[squid-dev] [PATCH] Fix ext_session_acl to handle - when no argument is passed

Alex Rousskov rousskov at measurement-factory.com
Thu Mar 23 14:46:03 UTC 2017

On 03/22/2017 07:53 PM, Amos Jeffries wrote:

> This helpers' passive mode does not need to care what the input is, so
> long as it is consistent.

I do not recommend ignoring input format in hope that ignored input is
consistent/acceptable/compatible/etc. However, I am not going to object
to any changes to this helper, even if they violate that general
principle, so feel free to commit whatever you think is the best. I do
not plan on following this thread further.

> The admin may still use %DATA in either mode, so not touching the input
> seems to be the better way to go except where there is no choice.

Using %DATA explicitly at the expected location (i.e., last) is not a
problem. Using it in unexpected and possibly unsupported places is.

>> I would expect something along these lines instead (pseudo code):
>>   // What action was requested (including no/default action)?
# # # # # # #
Jobs:
**A)** Which adjectives does the squid-dev message join with slashes?
**B)** Write out the squid-dev message word for word, starting at "I do not recommend" and ending at "is no choice.".
Rely only on the squid-dev message for what comes next.

Information provided:
# # # # # # #
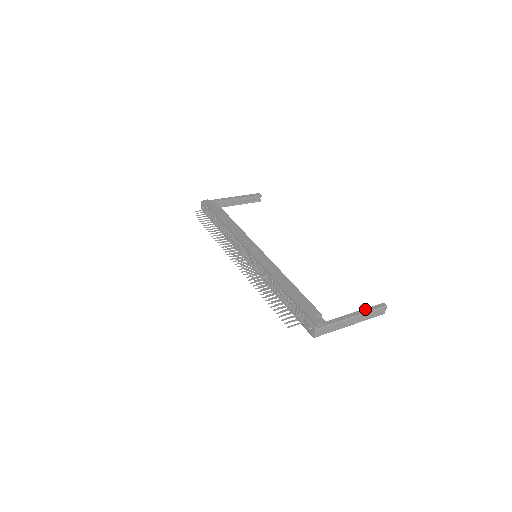
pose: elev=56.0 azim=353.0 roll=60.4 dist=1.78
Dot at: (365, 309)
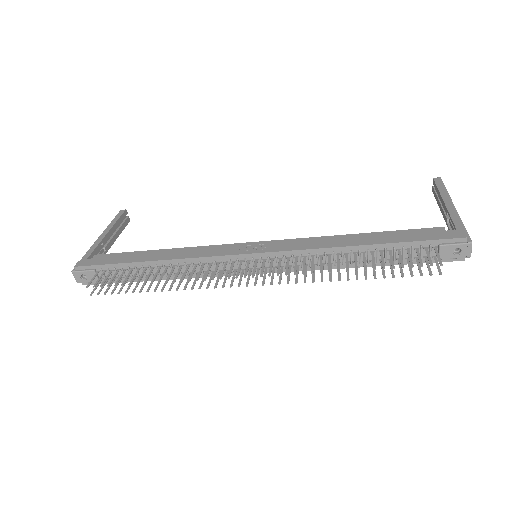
# # # # # # #
Answers for the exercise:
**A)** consistent, acceptable, compatible

**B)**
I do not recommend ignoring input format in hope that ignored input is
consistent/acceptable/compatible/etc. However, I am not going to object
to any changes to this helper, even if they violate that general
principle, so feel free to commit whatever you think is the best. I do
not plan on following this thread further.

> The admin may still use %DATA in either mode, so not touching the input
> seems to be the better way to go except where there is no choice.